Plusieurs travailleurs vivront également une certaine confusion quant à l’atteinte ou non de leurs objectifs professionnels. « En étant aussi coupés de leurs collègues et de leurs supérieurs, les gens ont de la difficulté à savoir s’ils en font suffisamment et vont avoir plus de difficulté à évaluer les résultats de leur travail », constate la psychologue. Alors que certains seront écrasés sous une charge de
travail trop lourde, d’autres réaliseront qu’ils peinent à maintenir le rythme de croisière qui
était le leur auparavant. « Ça crée de la détresse chez certaines personnes et de la culpabilité », affirme Mme Préfontaine. Par ailleurs, la difficulté d’adaptation à certains outils technologiques, rendus nécessaires par le télétravail, peut jouer le même rôle, souligne-t-elle.
Perte de frontière claire entre les domaines professionnel et personnel
Le déplacement entre la maison et le bureau fait office, pour plusieurs, de moment tampon délimitant de façon claire les sphères personnelle et professionnelle de leur vie. Pour d’autres, le simple fait d’attribuer à ses activités professionnelles un endroit situé à l’extérieur de la maison, ainsi qu’un horaire déterminé, contribue à ériger une certaine frontière qui peut s’avérer fort bénéfique.

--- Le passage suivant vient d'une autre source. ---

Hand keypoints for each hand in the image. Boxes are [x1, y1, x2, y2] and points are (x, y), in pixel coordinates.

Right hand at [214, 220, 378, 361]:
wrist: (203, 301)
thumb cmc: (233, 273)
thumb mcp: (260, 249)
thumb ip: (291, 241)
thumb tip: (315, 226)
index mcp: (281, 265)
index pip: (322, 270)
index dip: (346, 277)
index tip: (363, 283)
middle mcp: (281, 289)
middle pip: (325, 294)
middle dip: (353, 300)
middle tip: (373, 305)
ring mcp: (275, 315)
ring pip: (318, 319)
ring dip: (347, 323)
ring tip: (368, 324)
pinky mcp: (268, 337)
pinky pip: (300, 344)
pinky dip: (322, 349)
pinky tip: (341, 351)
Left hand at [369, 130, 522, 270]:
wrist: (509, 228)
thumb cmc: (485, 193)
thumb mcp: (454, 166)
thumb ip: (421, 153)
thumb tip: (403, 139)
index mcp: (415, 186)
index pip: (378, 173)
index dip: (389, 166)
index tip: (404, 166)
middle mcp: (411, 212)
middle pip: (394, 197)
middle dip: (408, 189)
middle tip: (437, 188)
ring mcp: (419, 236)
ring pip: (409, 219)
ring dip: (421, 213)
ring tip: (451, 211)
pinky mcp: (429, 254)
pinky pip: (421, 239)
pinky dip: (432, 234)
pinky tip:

Si certaines personnes n’y voient aucun inconvénient, la perte de cette ligne distinctement tracée peut entraîner des conséquences difficiles à concilier pour d’autres : on parle notamment d’une mauvaise gestion du temps et d’une augmentation de la charge mentale. « Les proches, en étant à proximité de la personne qui travaille, vont souvent se permettre de formuler des
demandes de disponibilité qu’ils n’auraient pas formulées si la personne était absente. Ça augmente beaucoup le stress des gens qui travaillent de la maison et qui doivent tenter de rétablir les frontières de différentes façons », fait valoir l’experte.

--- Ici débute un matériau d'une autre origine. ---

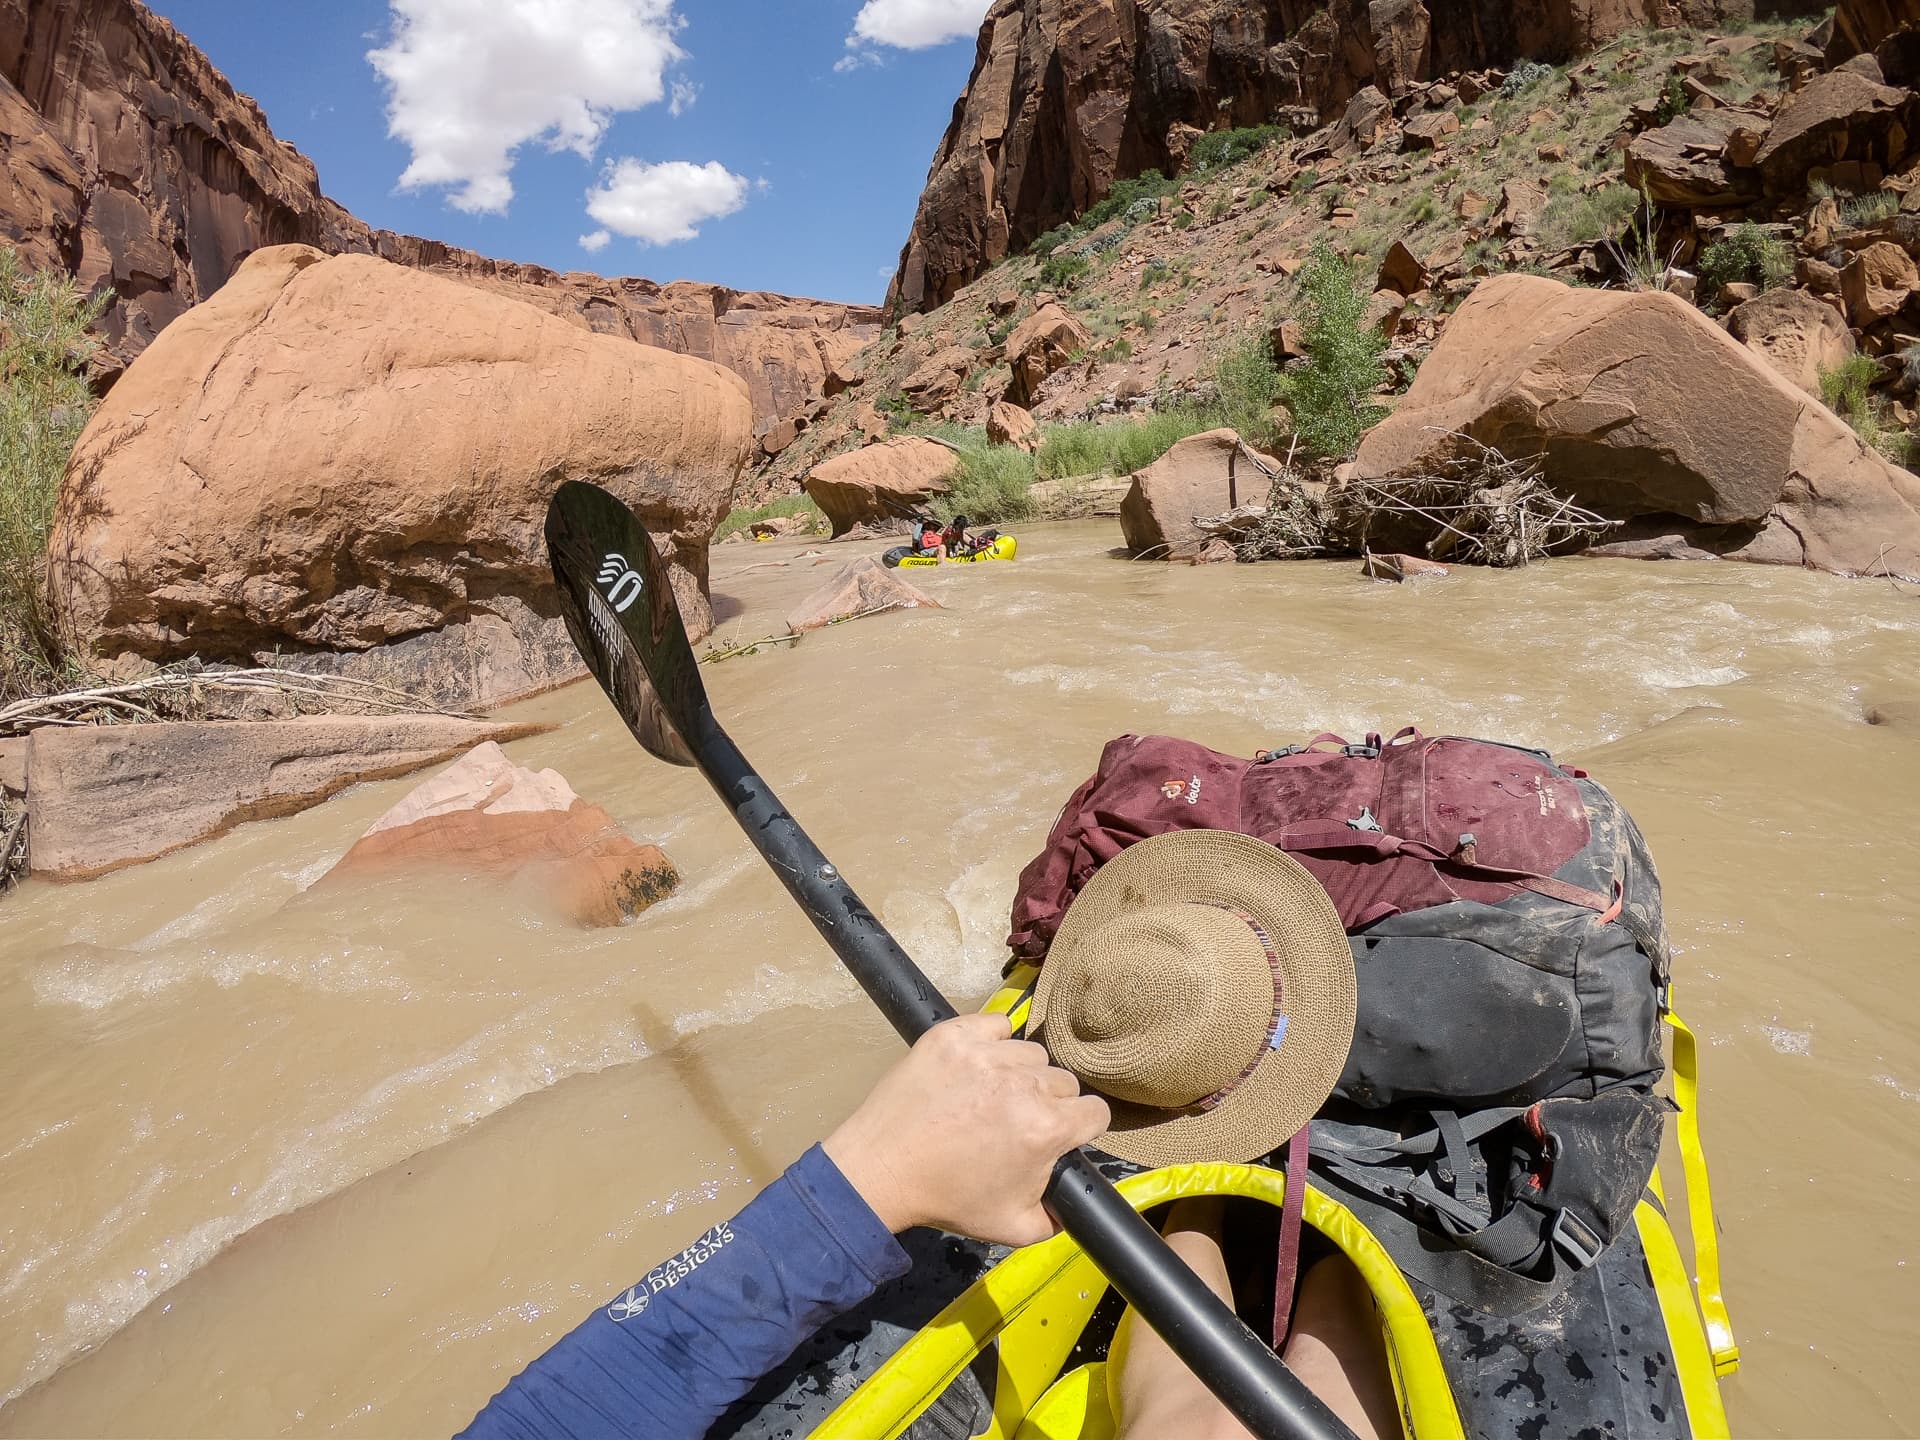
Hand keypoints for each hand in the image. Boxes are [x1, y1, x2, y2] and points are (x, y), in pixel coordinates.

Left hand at [825, 1012, 1110, 1246]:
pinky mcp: (954, 1036)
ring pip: (1032, 1054)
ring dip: (1020, 1073)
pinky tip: (977, 1068)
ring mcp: (986, 1054)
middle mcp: (1022, 1085)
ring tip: (991, 1097)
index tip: (1060, 1134)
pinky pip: (996, 1025)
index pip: (1096, 1112)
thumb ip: (1059, 1216)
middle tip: (1016, 1121)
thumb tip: (1074, 1196)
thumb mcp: (1015, 1227)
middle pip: (1064, 1081)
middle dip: (1049, 1102)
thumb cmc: (946, 1198)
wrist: (882, 1169)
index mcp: (1044, 1129)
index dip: (1081, 1128)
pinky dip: (992, 1041)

Si la situation actuellement vécue par de nombreux travailleurs s’avère beaucoup moins draconienne que celle à laquelle beaucoup de familles ont été confrontées lors du confinement du printemps dernier, il n’en reste pas moins qu’il importe de prêter une attention particulière à cette délimitation,
mentionne Ève Préfontaine.
Voici des petits trucs proposés par Ève Préfontaine pour vous aider à vivre une expérience de télétravail plus positive :
Fixez-vous un horaire et expliquez-le clairement aux personnes résidant sous le même toit que vous; au besoin, apposez une affiche sur la porte de votre bureau.

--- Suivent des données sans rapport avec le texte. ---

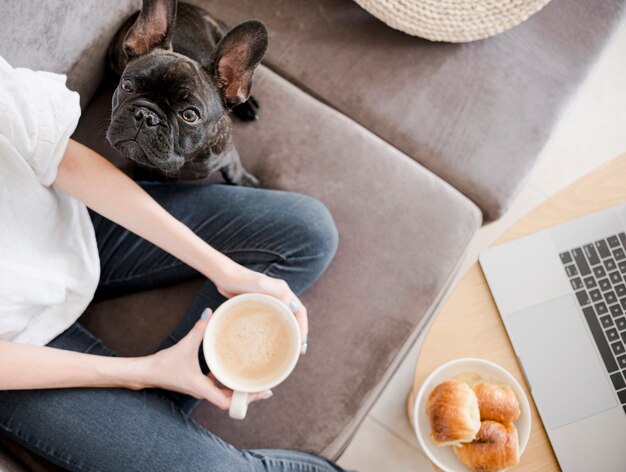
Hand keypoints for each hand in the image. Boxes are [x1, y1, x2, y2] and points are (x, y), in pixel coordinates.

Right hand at [144, 313, 271, 409]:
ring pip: (225, 395)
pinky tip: (234, 370)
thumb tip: (209, 312)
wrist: (147, 372)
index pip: (228, 403)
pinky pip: (218, 387)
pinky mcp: (198, 384)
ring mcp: (201, 390)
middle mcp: (204, 392)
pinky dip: (227, 382)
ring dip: (239, 390)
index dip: (245, 400)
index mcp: (202, 388)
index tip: (259, 391)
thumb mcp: (185, 345)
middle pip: (231, 401)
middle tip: (265, 386)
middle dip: (248, 395)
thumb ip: (199, 328)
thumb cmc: (165, 363)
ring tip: (255, 380)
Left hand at [215, 264, 308, 353]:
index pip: (300, 311)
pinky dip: (276, 329)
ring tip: (289, 347)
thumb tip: (294, 309)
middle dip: (299, 332)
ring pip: (284, 318)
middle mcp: (279, 295)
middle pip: (295, 315)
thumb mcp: (262, 286)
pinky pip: (273, 318)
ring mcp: (269, 300)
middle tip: (299, 350)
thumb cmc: (242, 280)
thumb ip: (279, 294)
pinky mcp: (259, 304)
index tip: (302, 343)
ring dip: (289, 331)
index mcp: (283, 291)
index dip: (303, 327)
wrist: (224, 276)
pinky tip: (271, 338)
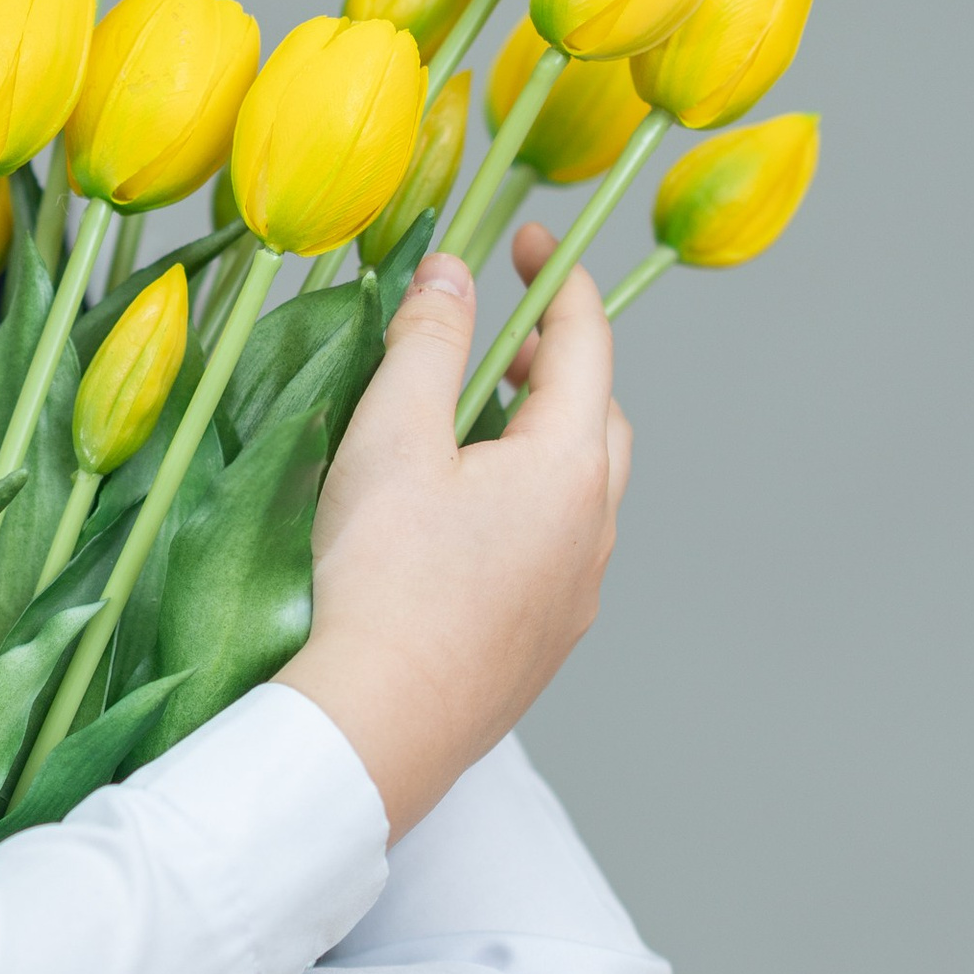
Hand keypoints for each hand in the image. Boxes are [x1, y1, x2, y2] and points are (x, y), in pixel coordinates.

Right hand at [278, 233, 631, 838]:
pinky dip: (527, 508)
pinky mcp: (542, 646)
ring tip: (466, 433)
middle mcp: (592, 531)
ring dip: (541, 443)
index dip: (560, 281)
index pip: (586, 344)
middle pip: (598, 419)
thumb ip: (426, 341)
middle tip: (494, 344)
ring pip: (580, 491)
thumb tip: (451, 270)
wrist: (375, 730)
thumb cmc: (379, 582)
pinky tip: (459, 524)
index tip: (526, 243)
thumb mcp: (392, 437)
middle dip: (557, 366)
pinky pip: (556, 551)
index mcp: (568, 467)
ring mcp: (573, 596)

Attribuez à vos activités professionnelles un lieu précis dans la maison, à l’extérieur des aires communes.
Maintenez la routine matinale que vous aviez auparavant ou établissez-en une nouvelle. Évitez de travailler en pyjama.
Conservez un lien étroit avec vos collègues et vos supérieurs en utilisant, par exemple, les moyens technologiques disponibles.
Clarifiez les attentes de votre employeur.
Mettez-vous des limites et respectez-les, par exemple en évitant de répondre aux appels ou courriels non urgents en dehors d’heures préétablies.